◆ **Work required**
Your answer needs to include each line of the records in which the string "street" can be found.

(Stored data entries)
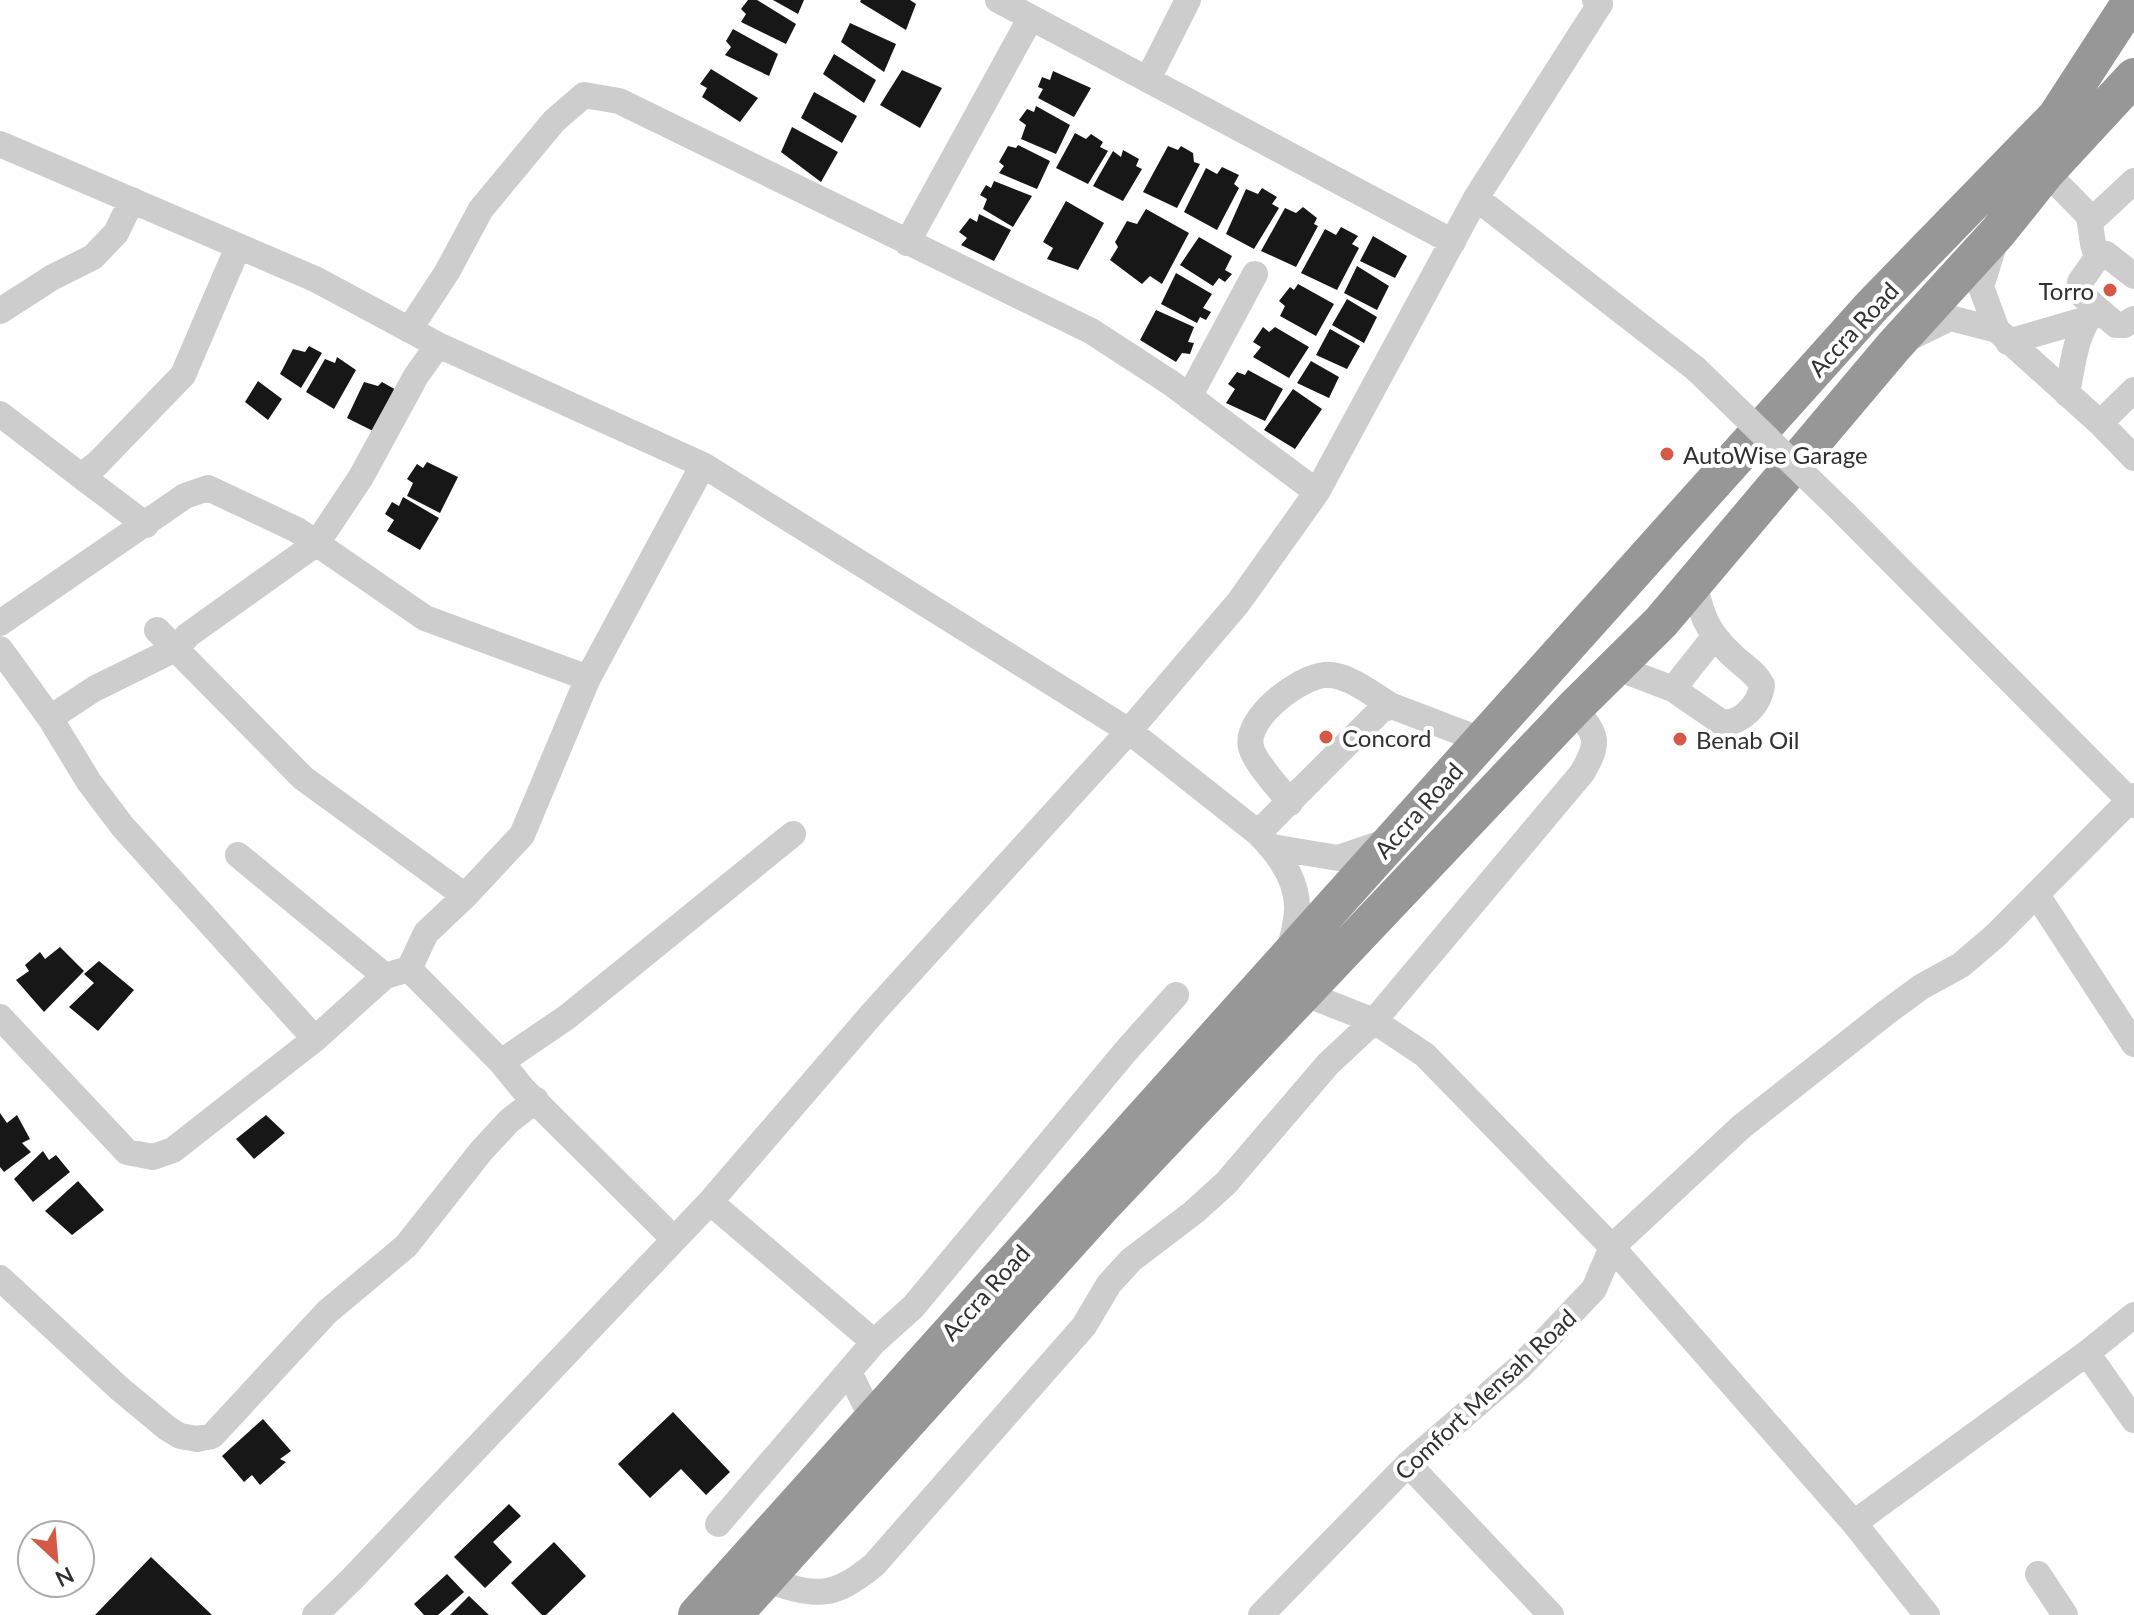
<svg xmlns="http://www.w3.org/2000/svg" width="2134" height="1615" viewBox="0 0 2134 1615" font-family="Lato,sans-serif">
	<style>
		.building { fill: #171717 }
		.lines { fill: none; stroke-linecap: round; stroke-linejoin: round }
		.minor { stroke: #cdcdcd; stroke-width: 26 }
		.highway { stroke: #979797; stroke-width: 38 }
		.minor-bridge { stroke: #cdcdcd; stroke-width: 26 }
		.poi-dot { fill: #d45946; stroke: #fff; stroke-width: 3 }
		.labels { text-anchor: middle; dominant-baseline: central; stroke-width: 8; stroke-linejoin: round; paint-order: stroke }
		.poi-label { font-size: 24px; fill: #303030; stroke: #fff; text-anchor: start }
		.street-label { font-size: 24px; fill: #303030; stroke: #fff }
	</style>
	<rect width="100%" height="100%" fill="#fff"/>
	<path class="building" d="M748,0H757L796,24L786,44L741,22L746,14L741,9Z
		M773,0H804L798,14Z
		M861,0H910L916,4L906,30L860,2Z
		M850,23L896,44L884,72L841,42Z
		M733,29L778,54L769,76L725,55L731,47L726,41Z
		M834,54L876,80L864,103L823,74Z
		M711,69L758,98L740,122L702,97L707,88L700,84Z
		M902,70L942,88L920,128L880,105Z
		M1053,71L1091,88L1074,117L1038,98L1043,89L1038,87L1042,77L1050,80Z
		M814,92L857,116L842,143L801,118Z
		M1036,106L1070,125L1056,154L1021,139L1026,125L1019,120L1027,109L1034,112Z
		M792,127L838,152L821,182L781,152Z
		M1075,133L1086,139L1091,134L1103,142L1100,147L1108,151L1088,184L1056,168Z
		M1018,145L1050,161L1037,189L999,173L1004,166L999,162L1008,146L1016,148Z
		M1168,146L1178,150L1181,146L1193,153L1194,162L1200,164L1177,208L1143,192Z
		M1123,150L1139,159L1136,166L1142,169L1123,201L1093,186L1113,151L1121,157Z
		M1222,167L1239,175L1234,184L1239,188L1217,230L1184,212L1206,168L1217,174Z
		M994,181L1032,196L1013,227L983,209L987,199L980,195L986,185L991,188Z
		M1262,188L1277,197L1272,204L1279,208L1254,249L1226,234L1246,189L1258,194Z
		M1066,201L1104,223L1078,270L1047,259L1053,248L1043,242Z
		M1303,207L1317,218L1314,224L1318,226L1296,267L1261,251L1285,208L1296,213Z
		M1146,209L1189,233L1162,284L1150,276L1142,284L1110,260L1118,247L1115,242L1127,221L1137,224Z
		M979,214L1011,230L994,261L961,245L967,238L959,232L970,218L977,222Z
		M1341,227L1358,236L1352,244L1359,248L1337,290L1301,273L1325,229L1336,235Z
		M1373,236L1407,256L1395,278L1360,261Z
		M1199,237L1232,256L1225,270L1232,274L1225,282L1219,278L1213,286L1180,265Z
		M1357,266L1389,286L1377,310L1344,293Z
		M1176,273L1212,294L1203,308L1211,312L1206,320L1200,317L1197,323L1161,304Z
		M1298,284L1334,304L1316,336L1280,316L1285,306L1279,301L1290,287L1294,290Z
		M1347,299L1377,317L1364,343L1332,325Z
		M1156,310L1194,327L1188,342L1194,343L1190,354L1182,353L1176,362L1140,340Z
		M1263,327L1269,332L1275,327L1309,347L1289,378L1253,357L1261,347L1253,342Z
		M1330,329L1360,346L1347,369L1316,355Z
		M309,346L322,353L301,388L280,374L293,349L305,352Z
		M337,357L356,370L334,409L306,392L325,359L335,363Z
		M1311,361L1339,377L1329,398L1297,383Z
		M1248,370L1283,389L1265,421L1226,403L1235,389L1228,384L1237,372L1245,375Z
		M258,381L282,399L268,420L245,402Z
		M364,382L378,386L382,382L398,391L373,431L347,418Z
		M1293,389L1322,409L1295,449L1264,430Z
		M427,462L458,477L440,513L407,496L413,483L407,479L417,464L423,468Z
		M403,497L439,518L420,550L387,531L394,520L385,514L392,502L399,506Z
		M60,947L84,971L44,1012L16,980L29,971L25,965L40,952L45,959Z
		M99,961L134,990L98,1031L69,1007L94,983L84,974Z
		M0,1113L7,1123L17,1115L30,1139L22,1143L31,1152L4,1172L0,1167Z
		M266,1115L285,1133L254,1159L236,1139Z
		M43,1151L49,1160L56,1155L70,1172L33,1202L14,1179Z
		M78,1181L104,1210L72,1235L45,1211Z
		M673,1412L730,1472L706,1495L681,1469L650,1498L618,1464Z
		M263,1419L291,1451L280,1459L286,1462L260,1485L252,1475L244,1482L222,1456Z
		M509,1504L521,1516L493,1542L512,1562L485,1588L454,1557Z
		M554,1542L586,1576L546,1615H542L511,1583Z
		M151,1557L212,1615H95Z
		M447,1574L464,1592L438,1615H424L414,1604Z
		M469,1596L489,1615H450Z"/>
	<g class="lines">
		<path class="minor" d="M998,0L1453,242
			M1148,79L1188,0
			M0,144L315,279L438,345L703,465L1129,731L1258,833C1278,853 1298,879 1297,909C1297,923 1292,939 1289,952
			M2046,172L2089,216L2093,244L2097,258
			M1476,198L1696,369
			M2091,221L2134,181
			M1995,242L1981,287L1997,330L2100,423L2134,458
			M907,243L1030,19
			M2134,276L2106,254L2097,258L2080,282L2079,289L2083,296L2116,325H2124L2134,319
			M0,311L53,277L93,257L116,233L132,200
			M409,330L447,272L481,209L554,121L584,95L619,101L1091,331L1171,383L1317,492
			M1911,337L1950,318L1997,330
			M2008,342L2087,319
			M2067,394C2073,364 2075,331 2096,309
			M1189,397L1255,274
			M0,414L81,476
			M2100,423L2134,390
			M1844,513L2134,805
			M146,525L81,476L97,464L183,375L238,247
			M0,623L185,496L208,488L297,530L425,618L588,678
			M157,630L303,778L465,896
			M0,649L50,718L89,782L123,827L315,1039
			M1615,667L1673,689L1721,722C1741,725 1760,704 1762,685C1755,671 1740,664 1730,653C1706,630 1702,615 1694,584
			M1673,689L1715,636
			M50,718L94,689L177,648L188,635L317,543L361,477L416,376L438,345
			M1290,803C1281,790 1254,762 1251,747C1244,719 1298,677 1325,675C1347,673 1373,695 1392,706
			M1258,833L1381,710L1392,706L1481,740
			M1272,847L1338,858L1388,841
			M238,855L385,976
			M2037,895L2134,1044
			M409,969L501,1062L523,1089L674,1239
			M0,1017L127,1152L153,1157L173,1150L315,1039L385,976L409,969L426,933L465,896L522,835L588,678L703,465
			M501,1062L567,1017L793,834
			M710,1202L874,1342
			M0,1278L120,1389L167,1428L180,1436L197,1439L212,1436L327,1312L406,1246L482,1150L509,1121L536,1100
			M2087,1353L2134,1420
			M849,1372L872,1418
			M1408,1464L1551,1615
			M1854,1523L2087,1353L2134,1315
			M718,1524L874,1342L913,1307L1125,1052L1176,995
			M2038,1574L2065,1615
			M766,1580C816,1596 831,1600 874,1565L1084,1326L1109,1284L1131,1260L1194,1212L1226,1183L1328,1064L1374,1021L1582,773C1601,741 1597,735 1574,708
			M315,1615L353,1578L710,1202L871,1015L1129,731L1238,603L1317,492L1476,198L1600,4L1595,0
			M1261,1615L1408,1464L1520,1367L1594,1289L1612,1247L1425,1055L1374,1021L1303,993
			M1927,1615L1854,1523L1612,1247L1741,1127L1887,1012L1921,987L1961,965L1995,936L2134,796"/>
		<path class="highway" d="M697,1615L1872,306L2056,117L2132,0
			M733,1615L1100,1208L1574,708L1661,622L1894,346L1998,232L2046,172L2134,77"/>
		<path class="minor-bridge" d="M1696,369L1844,513"/>
	</g>
	<g class="poi-dot">
		<circle cx="2110" cy="290" r="8"/>
		<circle cx="1667" cy="454" r="8"/>
		<circle cx="1326" cy="737" r="8"/>
		<circle cx="1680" cy="739" r="8"/>
	</g>
	<g class="labels">
		<g class="poi-label">
			<text x="2094" y="290" text-anchor="end">Torro</text>
			<text x="1683" y="454">AutoWise Garage</text>
			<text x="1342" y="737">Concord</text>
			<text x="1696" y="739">Benab Oil</text>
		</g>
		<g class="street-label">
			<text transform="translate(1853 329) rotate(-47)">Accra Road</text>
			<text transform="translate(1418 810) rotate(-48)">Accra Road</text>
			<text transform="translate(985 1292) rotate(-48)">Accra Road</text>
			<text transform="translate(1485 1394) rotate(-43)">Comfort Mensah Road</text>
		</g>
	</g>
	<g transform="translate(56 1559) rotate(154)"><circle r="38" fill="#ffffff" stroke="#acacac" stroke-width="2"/>
	<path d="M0-6L14 30L0 20L-14 30Z" fill="#d45946"/>
	<text y="-12" font-size="22" font-weight="bold" text-anchor="middle" fill="#303030">N</text>
	</g>
</svg>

◆ **Output of the exercise**
		.street-label { font-size: 24px; fill: #303030; stroke: #fff }
		<g class="street-label">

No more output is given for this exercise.